Purpose: Run Terraform child pipelines to update infrastructure.

  • tf/infrastructure: Triggers the Terraform pipeline for the main infrastructure/ directory. This runs first.
  • tf/grafana_datasources: Triggers the Terraform pipeline for Grafana provisioning. This job needs the tf/infrastructure job, ensuring it only runs after the core infra is applied.

deploy Stage

Purpose: Deploy applications and configurations.
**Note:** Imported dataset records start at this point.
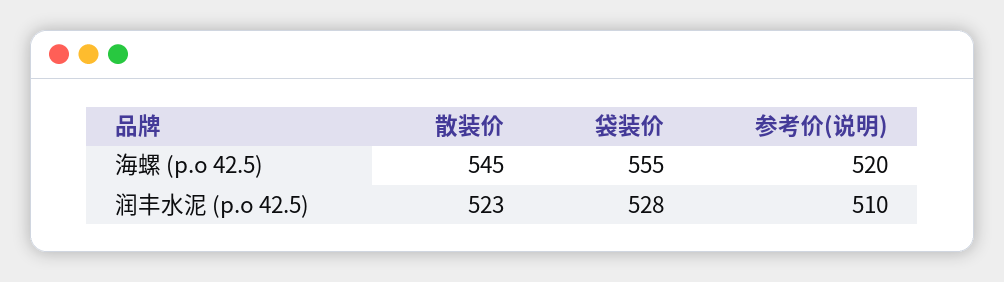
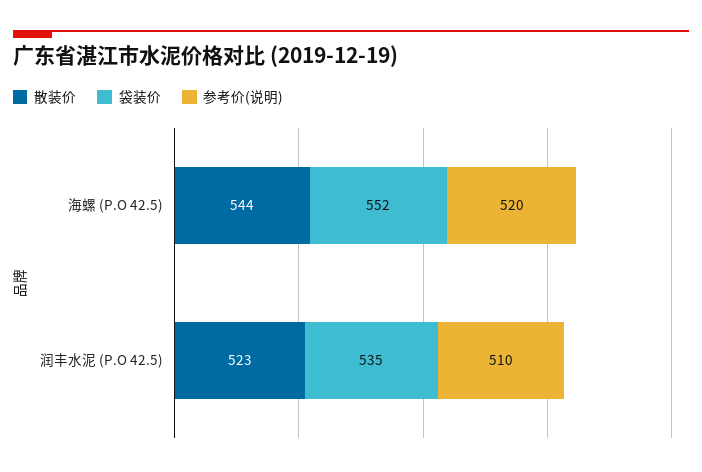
  {
    "散装价": {
-     "海螺 (p.o 42.5)": 545,
+     "海螺 (p.o 42.5)": 544,
      "润丰水泥 (p.o 42.5)": 523
    },
    "袋装价": {
-     "海螺 (p.o 42.5)": 555,
+     "海螺 (p.o 42.5)": 552,
-     "润丰水泥 (p.o 42.5)": 528
+     "润丰水泥 (p.o 42.5)": 535
    },
    "参考价(说明)": {
      "海螺 (p.o 42.5)": 520,
      "润丰水泥 (p.o 42.5)": 510
    }
  }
Runs on main branch only.

These jobs use the changes: keyword to ensure they only run when their specific code is modified.

  • deploy_cloudwatch_metrics_collector:
  • Trigger: Changes to alloy/
  • Action: Runs ecspresso deploy for the sre-${ENV}-cloudwatch-metrics-collector service.

  • deploy_metrics_proxy:

  • Trigger: Changes to alloy/
  • Action: Runs ecspresso deploy for the sre-${ENV}-metrics-proxy service.

  • deploy_grafana:

  • Trigger: Changes to grafana/
  • Action: Runs ecspresso deploy for the sre-${ENV}-grafana service.

  • deploy/dashboards:

  • Trigger: Changes to dashboards/
  • Action: Connects to the bastion and runs mise run dashboards:push to sync all dashboards to Grafana.

cleanup Stage

Purpose: Remove stale or unmanaged resources. Runs on main branch only.

  • cleanup/grafana:
  • Trigger: Changes to dashboards/
  • Action: Connects to the bastion and runs mise run dashboards:prune. This is critical: it deletes any dashboards and empty folders in Grafana that are not present in the dashboards/ directory, ensuring this repo is the single source of truth.